Sahada çalışan insanlarla ne olacağına karar veren insanlar arasında bazen farklılıklar olabilir. Nedir bu farklılık? Örneğin, bir iş yerinde sahada çalışan bir yönetici düşünün. Bu yönetici, sahada olup biteni birebir gözlemleyip en doğru kararı verebilecek potansiyele sahipken, o iş yerinin sahibi olan kişi, yani patron, müdüre karışıp bambaşka bir karar almasına sebep olabilir. Yani işini bilmeyen birisi, sahada bulunmayan birisi, sahada bulunan ve işini bilen kişinin yaptığına karışmış olur ve cahilce bir karar alınmasına sebep olabilir. İşte böyle bilinmeyen kararlar, ya da bilmeyen insanın aldığı kararlar, önce bir işi veya bir savaşı, daha sonrasında da tüm kuruluşu veya tüm ülkeyi yok oluşa götürebilir.
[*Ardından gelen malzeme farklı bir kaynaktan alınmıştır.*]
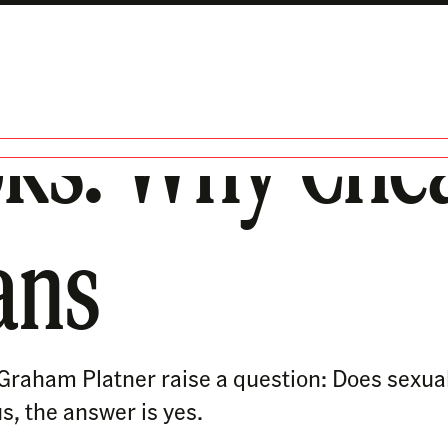
oks: Why Che
ans
e Graham Platner raise a question: Does sexu
us, the answer is yes.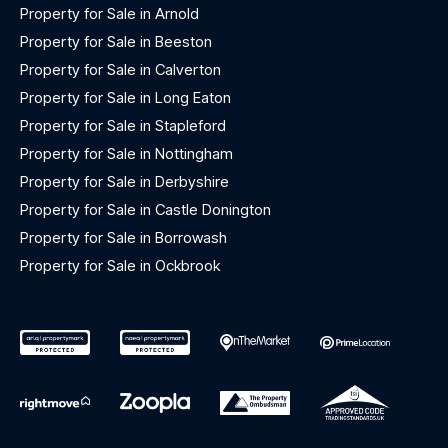
Property for Sale in Arnold
Property for Sale in Beeston
Property for Sale in Calverton
Property for Sale in Long Eaton
Property for Sale in Stapleford
Property for Sale in Nottingham
Property for Sale in Derbyshire
Property for Sale in Castle Donington
Property for Sale in Borrowash
Property for Sale in Ockbrook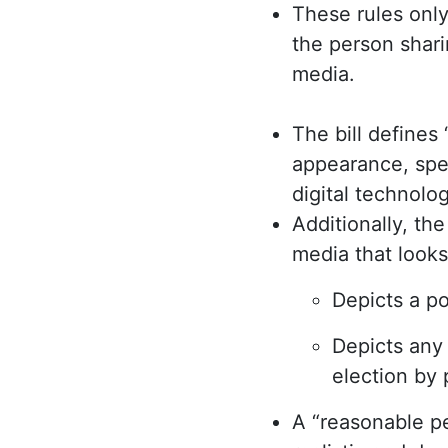
These rules onl
the person shari
media.
The bill defines
appearance, spee
digital technolog
Additionally, th
media that looks
Depicts a po
Depicts any 
election by 
A “reasonable p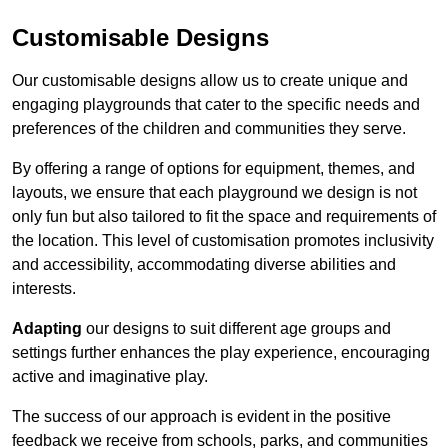
Customisable Designs
Our customisable designs allow us to create unique and
engaging playgrounds that cater to the specific needs and
preferences of the children and communities they serve.
By offering a range of options for equipment, themes, and
layouts, we ensure that each playground we design is not
only fun but also tailored to fit the space and requirements of
the location. This level of customisation promotes inclusivity
and accessibility, accommodating diverse abilities and
interests.
Adapting
our designs to suit different age groups and
settings further enhances the play experience, encouraging
active and imaginative play.
The success of our approach is evident in the positive
feedback we receive from schools, parks, and communities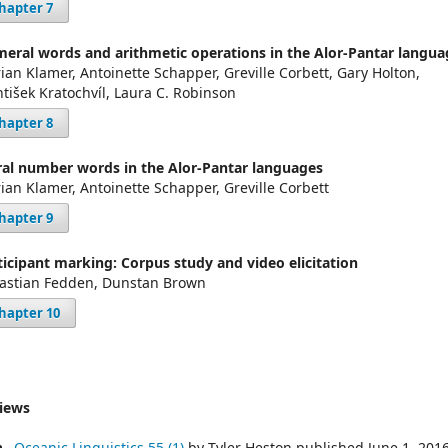
hapter 7
eral words and arithmetic operations in the Alor-Pantar langua
ian Klamer, Antoinette Schapper, Greville Corbett, Gary Holton,
ntišek Kratochvíl, Laura C. Robinson
hapter 8
ral number words in the Alor-Pantar languages
ian Klamer, Antoinette Schapper, Greville Corbett
hapter 9
ticipant marking: Corpus study and video elicitation
astian Fedden, Dunstan Brown
hapter 10
iews
Oceanic Linguistics 55 (1)
by Tyler Heston published June 1, 201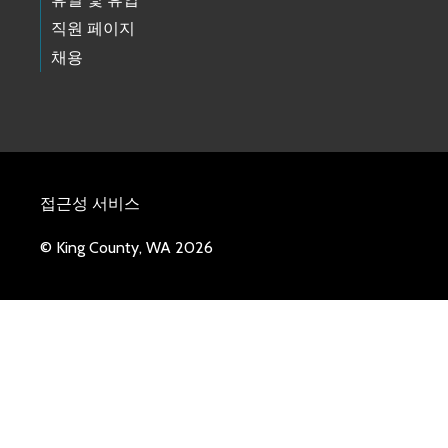
직원 페이지
채용
접근성 서비스
© King County, WA 2026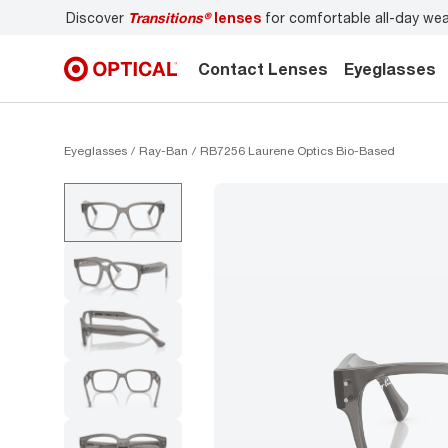
Discover
Transitions®
lenses
for comfortable all-day we
Contact Lenses
Eyeglasses
Eyeglasses
Ray-Ban
RB7256 Laurene Optics Bio-Based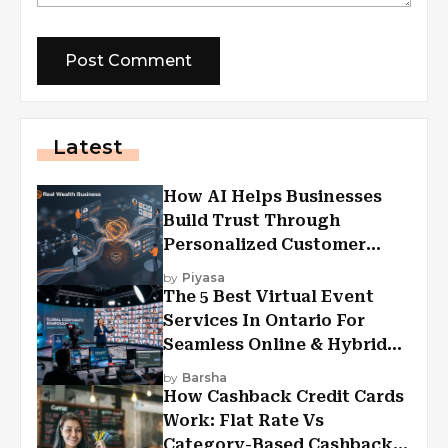
Latest
How AI Helps Businesses
Build Trust Through
Personalized Customer
Experiences?
by
Piyasa
The 5 Best Virtual Event
Services In Ontario For
Seamless Online & Hybrid
Experiences
by
Barsha
How Cashback Credit Cards
Work: Flat Rate Vs
Category-Based Cashback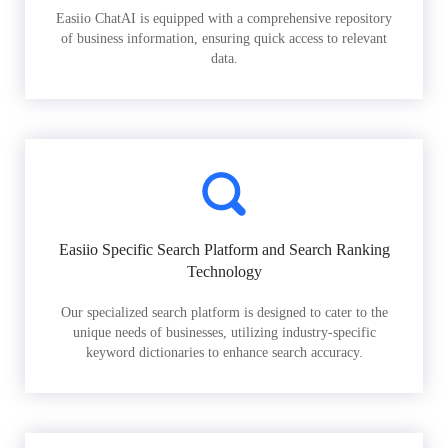
Easiio ChatAI is equipped with a comprehensive repository
of business information, ensuring quick access to relevant
data.
Easiio Specific Search Platform and Search Ranking
Technology
Our specialized search platform is designed to cater to the
unique needs of businesses, utilizing industry-specific
keyword dictionaries to enhance search accuracy.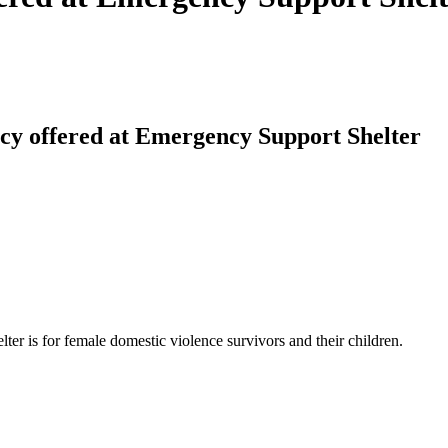
cy offered at Emergency Support Shelter
lter is for female domestic violence survivors and their children.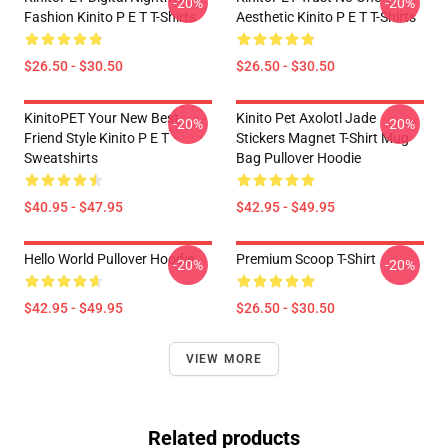
-20%
-20%
Fashion Kinito P E T T-Shirts
Aesthetic Kinito P E T T-Shirts
$26.50 - $30.50
$26.50 - $30.50
KinitoPET Your New Best
Kinito Pet Axolotl Jade
-20%
-20%
Friend Style Kinito P E T
Stickers Magnet T-Shirt Mug
Sweatshirts
Bag Pullover Hoodie
$40.95 - $47.95
$42.95 - $49.95
Hello World Pullover Hoodie
Premium Scoop T-Shirt
-20%
-20%
$42.95 - $49.95
$26.50 - $30.50
VIEW MORE
Related products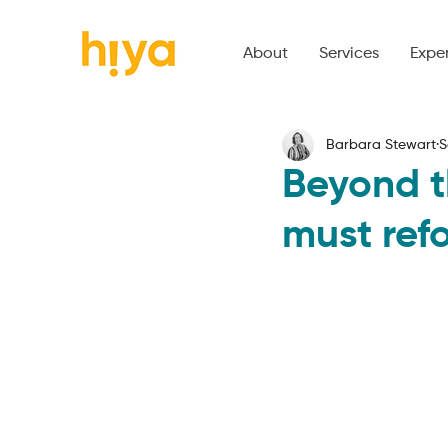
About
Services
Expe
Barbara Stewart
S
Beyond t
must ref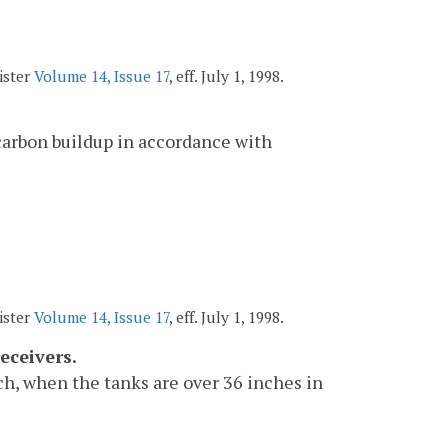
ister
Volume 14, Issue 17
, eff. July 1, 1998.
 carbon buildup in accordance with
ister
Volume 14, Issue 17
, eff. July 1, 1998.
eceivers.
h, when the tanks are over 36 inches in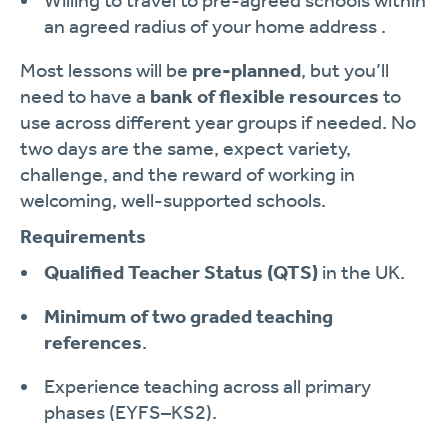
Willing to travel to pre-agreed schools within
an agreed radius of your home address .
Most lessons will be
pre-planned
, but you’ll
need to have a
bank of flexible resources
to
use across different year groups if needed. No
two days are the same, expect variety,
challenge, and the reward of working in
welcoming, well-supported schools.
Requirements
Qualified Teacher Status (QTS)
in the UK.
Minimum of two graded teaching
references
.
Experience teaching across all primary
phases (EYFS–KS2).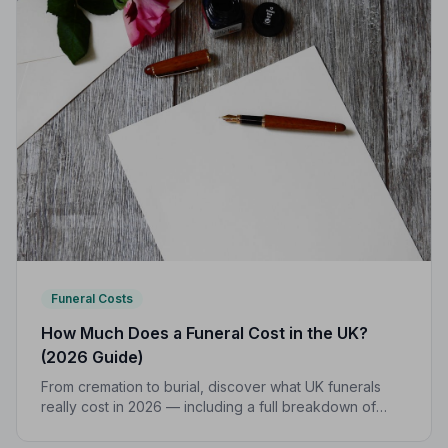
Funeral Costs
How Much Does a Funeral Cost in the UK?
(2026 Guide)
From cremation to burial, discover what UK funerals
really cost in 2026 — including a full breakdown of
funeral director fees, disbursements, and regional
price differences to help you plan with confidence.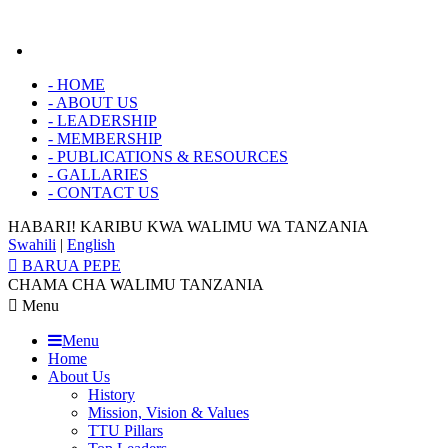
-
HOME
-
ABOUT US
-
LEADERSHIP
-
MEMBERSHIP
-
PUBLICATIONS & RESOURCES
-
GALLARIES
-
CONTACT US
HABARI! KARIBU KWA
WALIMU WA TANZANIA
Swahili
|
English
BARUA PEPE
CHAMA CHA WALIMU TANZANIA
Menu
Menu
Home
About Us
History
Mission, Vision & Values
TTU Pillars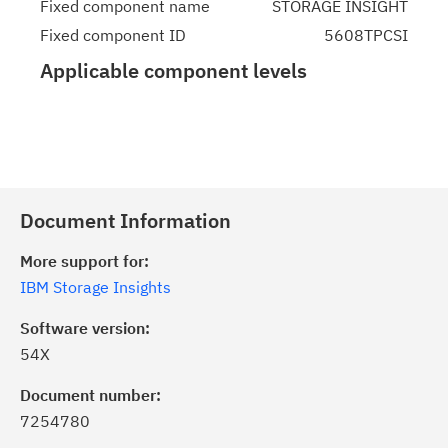
Fixed component name
STORAGE INSIGHT
Fixed component ID
5608TPCSI
Applicable component levels
Document Information
More support for:
IBM Storage Insights
Software version:
54X
Document number:
7254780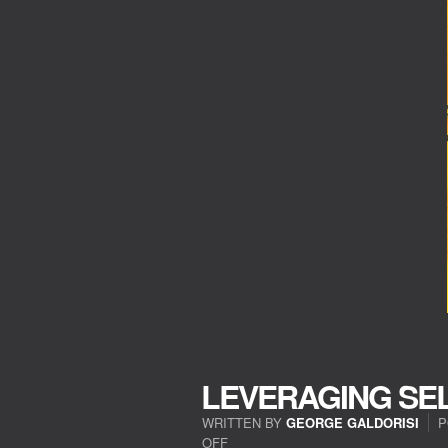
LEVERAGING SE
WRITTEN BY
GEORGE GALDORISI
P
OFF
ON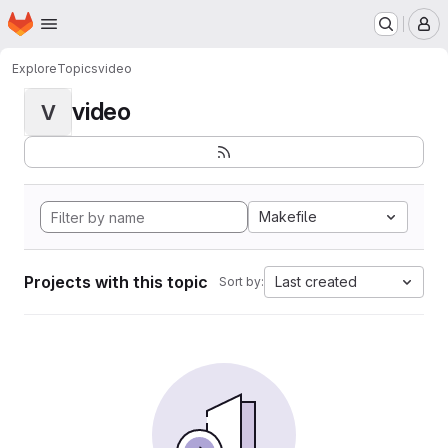
Homepage
Skip to main content
M
Explore
Topics
video
video
V
Makefile
Projects with this topic
Last created
Sort by: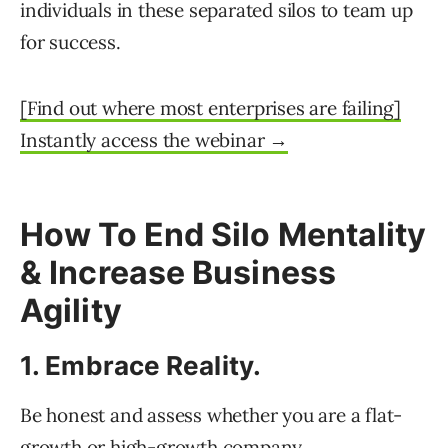
individuals in these separated silos to team up
for success.
[Find out where most enterprises are failing]
Instantly access the webinar →
How To End Silo Mentality
& Increase Business
Agility
1. Embrace Reality.
Be honest and assess whether you are a flat-
growth or high-growth company.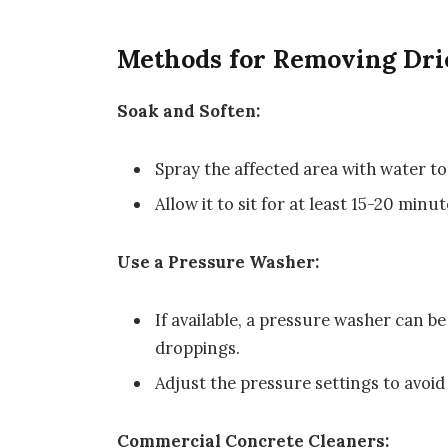
Methods for Removing Dri
Soak and Soften:
Spray the affected area with water to
Allow it to sit for at least 15-20 minut
Use a Pressure Washer:
If available, a pressure washer can b
droppings.
Adjust the pressure settings to avoi
Commercial Concrete Cleaners:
Bu yüzden sahada bulunan kişinin son kararı verme yetkisi olmalıdır. Eğer son kararı verme yetkisi olmaz ise, burada oluşabilecek bazı temel sakıncalar vardır. Birincisi, sahada tüm çabasını ve emeğini göstermiş olan kişilerin, en son raddeye gelindiğinde, bilmeyen bir üst amir veya bizzat yöneticinin kendisi tarafından, o işin berbat edilmesi durumunda büyük bir moral bozukluğu olabilir.
Moral bozukluğunun yanında büyük bir başarısızlık da gelebilir. İşte hem bu moral bozukluğunun önüne geçmek adına, hem de başarısızlığın üst kademelerden atılması adına ve başarı ihtimalini artırmak adına son sözü verme yetkisi, son sözü söyleme yetkisi sahadaki yöneticiye verebilmelidir.